Package 1: Databases From 16 Compromised Websites On Sale
In the first round, the hacker who goes by online alias "gnosticplayers" was selling details of 617 million accounts belonging to the following 16 compromised websites for less than $20,000 in Bitcoin on dark web marketplace Dream Market:
- Dubsmash — 162 million accounts
- MyFitnessPal — 151 million accounts
- MyHeritage — 92 million accounts
- ShareThis — 41 million accounts
- HauteLook — 28 million accounts
- Animoto — 25 million accounts
- EyeEm — 22 million accounts
- 8fit — 20 million accounts
- Whitepages — 18 million accounts
- Fotolog — 16 million accounts
- 500px — 15 million accounts
- Armor Games — 11 million accounts
- BookMate — 8 million accounts
- CoffeeMeetsBagel — 6 million accounts
- Artsy — 1 million accounts
- DataCamp — 700,000 accounts
Just yesterday, Artsy, DataCamp and CoffeeMeetsBagel have also confirmed that the companies were victims of a breach last year and that personal and account details of their customers was stolen by an unauthorized attacker.

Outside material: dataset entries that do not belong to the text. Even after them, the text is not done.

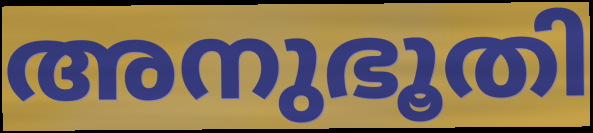
അനുഭൂതി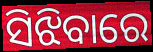
ସିଝିବାରେ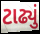
ટાઢ્યું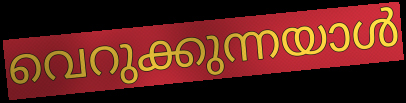
വെറുക്കുന്നയാൾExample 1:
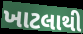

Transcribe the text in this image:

ખાટલાથી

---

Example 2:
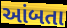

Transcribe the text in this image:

આંબતા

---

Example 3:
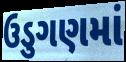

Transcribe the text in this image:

ઉડુગણમાં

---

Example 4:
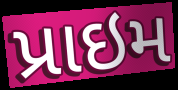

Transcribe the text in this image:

પ્રાઇમ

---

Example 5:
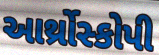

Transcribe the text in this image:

આર્થ્રોસ્કોપીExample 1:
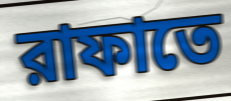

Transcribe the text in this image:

রাফাতে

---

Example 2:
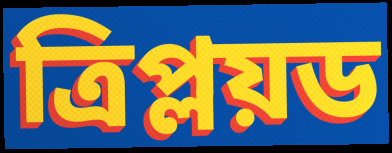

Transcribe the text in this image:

ত্রিপ্লয়ড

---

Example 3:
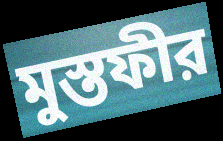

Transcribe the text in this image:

মুস্তফীর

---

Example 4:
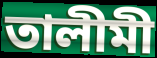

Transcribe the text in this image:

তালীমী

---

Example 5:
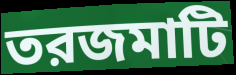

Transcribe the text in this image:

তরজমাটি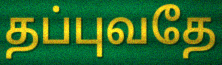
தப்புவதே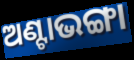
ଅଣ୍ଟାଭଙ୍ଗା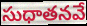
సుధాతనవేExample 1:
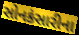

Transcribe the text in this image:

સોનકંસારીના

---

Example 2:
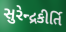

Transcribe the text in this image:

સુરેન્દ્રકીર્તિ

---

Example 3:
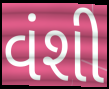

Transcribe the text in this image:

વંશી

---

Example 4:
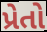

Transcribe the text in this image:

પ્રેતો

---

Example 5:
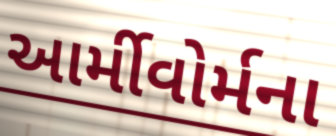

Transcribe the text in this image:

આર્મીવોર્મના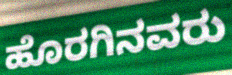
ಹೊರಗಿನವರು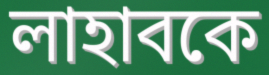
লাহাবকে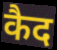
कैदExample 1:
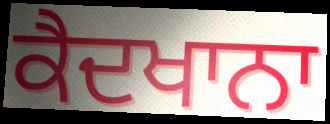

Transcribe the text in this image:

ਕੈਦਖਾਨਾ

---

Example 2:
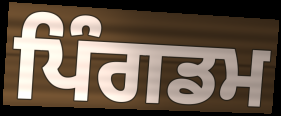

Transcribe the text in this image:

ਪਿੰਗਡਮ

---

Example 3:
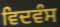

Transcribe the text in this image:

ਵਿਦਵੰਸ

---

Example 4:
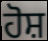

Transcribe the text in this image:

ਹੋਸ਼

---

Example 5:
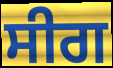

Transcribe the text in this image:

ਸੀਗ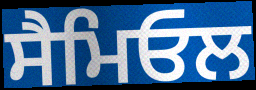
ਸੈਮਿਓਲ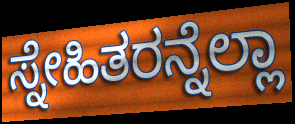
ಸ್ನೇಹಿತರನ್ನೆಲ್ಲಾ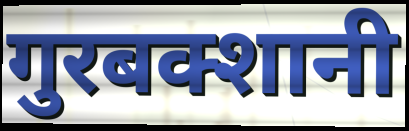
गुरबक्शानी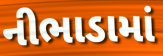
નીભાડામાં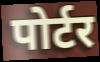
पोर्टर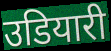
उडियारी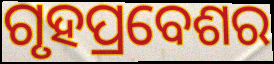
ଗୃହପ୍ରବେଶର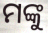
ମଙ୍କୁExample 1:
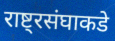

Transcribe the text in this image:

राष्ट्रसंघाकडे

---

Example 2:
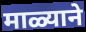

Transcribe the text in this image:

माळ्याने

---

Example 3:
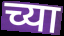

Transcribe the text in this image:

च्या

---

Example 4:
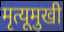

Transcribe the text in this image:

मृत्यूमुखी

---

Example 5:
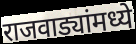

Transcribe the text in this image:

राजवाड्यांमध्ये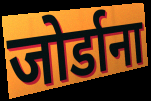
जोर्डाना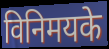
विनिमयकेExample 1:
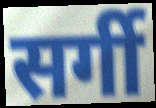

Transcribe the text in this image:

सर्गी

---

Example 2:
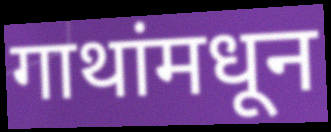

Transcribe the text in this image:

गाथांमधून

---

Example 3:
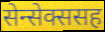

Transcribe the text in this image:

सेन्सेक्ससह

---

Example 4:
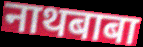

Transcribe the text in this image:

नाथबाबा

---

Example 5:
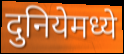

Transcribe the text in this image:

दुनियेमध्येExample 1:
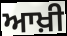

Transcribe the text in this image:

ਆਖ਼ੀ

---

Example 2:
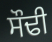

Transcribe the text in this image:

ਸੌਢੀ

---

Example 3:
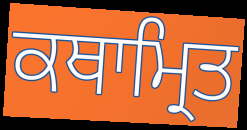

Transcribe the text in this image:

ਕਥਾਮ੍ਰਿਤ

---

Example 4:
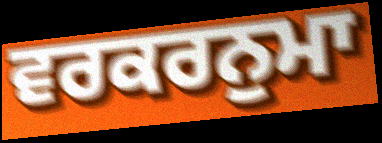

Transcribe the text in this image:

ਵਰਕਰਨੁਮਾ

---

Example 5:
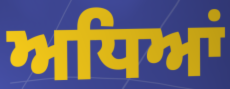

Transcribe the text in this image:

ਅਧਿਆਂ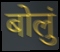
बोलुंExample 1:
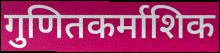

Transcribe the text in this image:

गुणितकर्माशिक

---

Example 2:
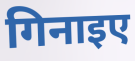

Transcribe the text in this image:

गिनाइए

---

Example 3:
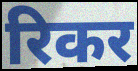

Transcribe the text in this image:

रिकर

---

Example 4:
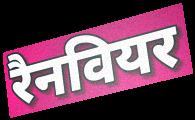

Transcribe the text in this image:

रैनवियर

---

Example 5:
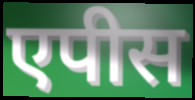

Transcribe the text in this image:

एपीस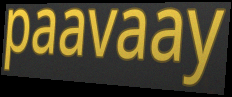
paavaay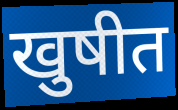
खुषीतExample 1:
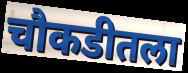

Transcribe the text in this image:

चौकडीतला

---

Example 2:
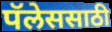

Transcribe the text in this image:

पॅलेससाठी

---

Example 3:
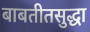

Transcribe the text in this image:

बाबतीतसुद्धा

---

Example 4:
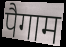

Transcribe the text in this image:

पैगाम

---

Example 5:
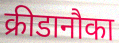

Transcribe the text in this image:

क्रीडानौका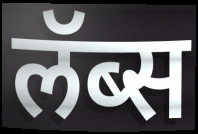
लॅब्स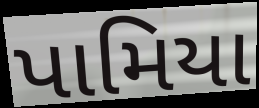
પામિયા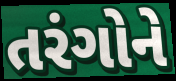
તરંગોનેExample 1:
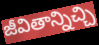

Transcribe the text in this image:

జీవితాన్నిచ్చి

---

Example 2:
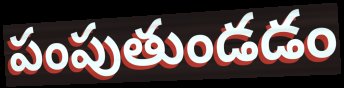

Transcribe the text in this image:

పంపుతుండడం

Diet tracking service MyFitnessPal, online genealogy platform MyHeritage and cloud-based video maker service Animoto had confirmed the data breaches last year.
In response to the news, video-sharing app Dubsmash also issued a notice informing its users that they have launched an investigation and contacted law enforcement to look into the matter.

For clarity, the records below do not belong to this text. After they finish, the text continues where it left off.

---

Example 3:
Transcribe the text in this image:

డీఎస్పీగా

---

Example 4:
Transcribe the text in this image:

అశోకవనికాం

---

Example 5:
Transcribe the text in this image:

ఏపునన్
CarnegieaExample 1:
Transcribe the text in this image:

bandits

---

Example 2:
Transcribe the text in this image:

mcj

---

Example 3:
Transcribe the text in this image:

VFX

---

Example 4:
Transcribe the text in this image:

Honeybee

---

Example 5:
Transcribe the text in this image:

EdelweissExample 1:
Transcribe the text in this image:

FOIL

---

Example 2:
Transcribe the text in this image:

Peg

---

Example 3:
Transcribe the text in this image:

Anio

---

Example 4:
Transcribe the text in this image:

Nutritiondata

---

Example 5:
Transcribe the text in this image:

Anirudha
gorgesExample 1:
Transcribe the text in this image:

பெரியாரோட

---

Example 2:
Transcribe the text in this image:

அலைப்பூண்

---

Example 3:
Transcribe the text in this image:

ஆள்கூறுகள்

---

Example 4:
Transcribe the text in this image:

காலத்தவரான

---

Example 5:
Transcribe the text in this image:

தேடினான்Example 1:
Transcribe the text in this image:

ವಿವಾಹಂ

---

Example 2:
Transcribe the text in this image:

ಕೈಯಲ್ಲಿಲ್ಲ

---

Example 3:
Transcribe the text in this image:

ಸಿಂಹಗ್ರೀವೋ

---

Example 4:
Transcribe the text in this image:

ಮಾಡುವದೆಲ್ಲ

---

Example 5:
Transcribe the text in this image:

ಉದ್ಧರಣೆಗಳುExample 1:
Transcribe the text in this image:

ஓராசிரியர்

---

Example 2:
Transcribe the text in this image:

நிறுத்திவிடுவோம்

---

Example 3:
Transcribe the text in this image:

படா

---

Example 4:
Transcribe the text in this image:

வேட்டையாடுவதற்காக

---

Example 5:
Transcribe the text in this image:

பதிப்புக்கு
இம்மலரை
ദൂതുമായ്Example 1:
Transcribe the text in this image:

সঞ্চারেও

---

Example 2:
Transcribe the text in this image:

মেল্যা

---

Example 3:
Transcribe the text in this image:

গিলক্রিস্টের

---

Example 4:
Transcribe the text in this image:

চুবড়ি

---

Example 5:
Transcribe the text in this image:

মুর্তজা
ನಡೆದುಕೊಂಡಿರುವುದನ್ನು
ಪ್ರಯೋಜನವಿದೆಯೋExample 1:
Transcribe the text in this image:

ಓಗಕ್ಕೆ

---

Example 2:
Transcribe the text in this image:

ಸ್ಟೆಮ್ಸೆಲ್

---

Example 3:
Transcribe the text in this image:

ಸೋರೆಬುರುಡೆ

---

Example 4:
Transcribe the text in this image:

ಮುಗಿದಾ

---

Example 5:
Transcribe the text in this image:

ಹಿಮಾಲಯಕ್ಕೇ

Package 2: Hacked Databases From 8 More Websites On Sale
While putting the second round of the stolen accounts up for sale on the Dream Market—one of the largest dark web marketplaces for illegal narcotics and drug paraphernalia—the hacker removed the collection of the first round to avoid them from getting leaked and land on security initiatives like Google's new Password Checkup tool.
Gnosticplayers told The Hacker News in an email that the second round listed stolen data from 127 million accounts that belonged to the following 8 hacked websites, which was up for sale for $14,500 in bitcoin:
- Houzz — 57 million accounts
- YouNow — 40 million accounts
- Ixigo — 18 million accounts
- Stronghold Kingdoms — 5 million accounts
- Roll20.net — 4 million accounts
- Ge.tt — 1.83 million accounts
- Petflow and Vbulletin forum — 1.5 million accounts
- Coinmama (Cryptocurrency Exchange) — 420,000 accounts
Like the first round, the recent collection of 127 million stolen accounts has also been removed from the sale on the dark web.
Though some of the services are resetting users' passwords after confirming its data was stolen, if you are a user of any of the above-listed services, you should consider changing your passwords in the event you re-used the same password across different websites.